• _Problem set_:
**a)** According to the Warakurna excerpt below, in what year was the Giles weather station built?
**b)** Return, word for word, the stretch of the Warakurna excerpt from "I’m in lovely" through "throughout the ranges.".

---------- Text excerpt ----------

I’m in lovely Warakurna community at the moment, located at the base of the Rawlinson Ranges in Western Australia. The remote Giles weather station, located just up the road, was built in 1956 and was the first permanent colonial occupation of the area for hundreds of kilometres in any direction. Many older people living at Warakurna now were children at the time, their families living independent existences centred around the myriad of rock holes and hunting grounds scattered throughout the ranges.

By virtue of its tenure as a piece of Western Australian Aboriginal reserve excised by the Commonwealth government fifty years ago, the weather station is the only place in the entire Ngaanyatjarra Lands where alcohol can legally be consumed, and officially only by the station’s six employees. Have I considered dropping into the weather station to say hi and flashing my big blue eyes in the hope of a cold one? Not for a moment. My research permit is far too valuable. Luckily for us, Coopers make a convincing birell (brewed without alcohol) that tastes great straight out of the freezer. While barbecuing steaks over our fire pit on Saturday night, for a brief moment I almost forgot it wasn’t the real thing.

With some time on my hands over Easter, some of the ladies organised to go out hunting for tirnka (little goannas). Armed with crowbars as digging sticks and billy cans as shovels, 8 women and 2 dogs packed into a troopie and made our way to tirnka country.

country

Tirnka country

We wandered through the bush for a couple of hours, stopping to dig at holes where there was evidence of recent action. It was a very successful hunt in the end, with eleven (!) tirnka bagged. We made a fire, sat down with a cup of tea and proceeded to cook up the catch. The preparation process involves removing gut then burning off the skin in the open flame for a couple of minutes. The lizards are then buried in coals and left to cook for about twenty minutes. The cooked flesh is delicious – pale white, smooth and tasty –hints of chicken (!) and fish and just a little bit smoky. No salt required. We got back to town on dusk, the ladies subsequently missing the Easter Sunday prayer meeting and making me three hours late for a sausage sizzle being hosted by the neighbours. Not good manners, but at the end of the day I think we were all where we really wanted to be.

---------- Given information ----------

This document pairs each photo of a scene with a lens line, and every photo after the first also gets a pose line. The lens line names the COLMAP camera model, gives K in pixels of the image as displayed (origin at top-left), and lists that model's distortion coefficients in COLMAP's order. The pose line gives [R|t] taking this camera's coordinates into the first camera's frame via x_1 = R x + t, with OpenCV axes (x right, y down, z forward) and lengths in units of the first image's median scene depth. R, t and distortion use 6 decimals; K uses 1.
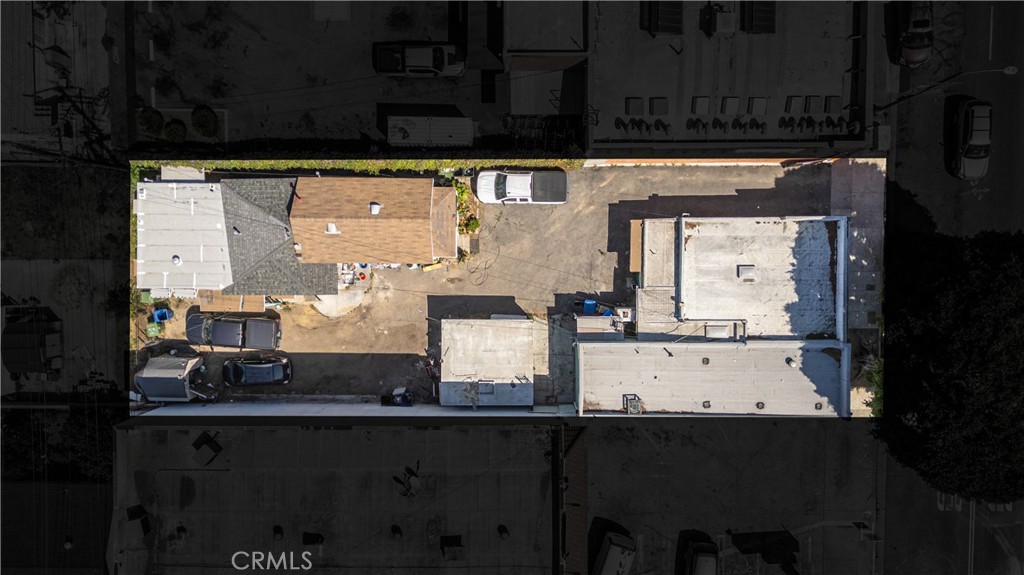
lens RADIAL K [[714.4, 0, 518.2], [0, 714.4, 291.6], [0, 0, 1]] dist [0.063590, -0.061035]
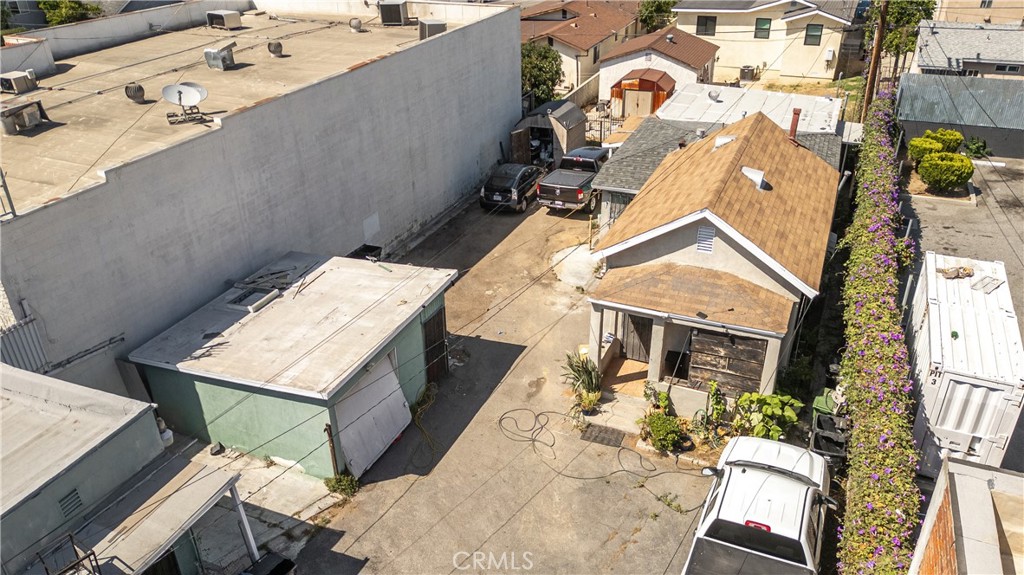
lens RADIAL K [[755.6, 0, 513.6], [0, 755.6, 289.1], [0, 0, 1]] dist [0.080037, -0.079993]
pose [[-0.392020, 0.448954, -0.802970, 0.236100], [-0.919895, -0.201386, 0.336506, -0.139669], [-0.010631, 0.870566, 0.491938, 0.775120]]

----------

• _Activity answers_:
**a)** 1956

**b)**
I’m in lovely Warakurna community at the moment, located at the base of the Rawlinson Ranges in Western Australia. The remote Giles weather station, located just up the road, was built in 1956 and was the first permanent colonial occupation of the area for hundreds of kilometres in any direction. Many older people living at Warakurna now were children at the time, their families living independent existences centred around the myriad of rock holes and hunting grounds scattered throughout the ranges.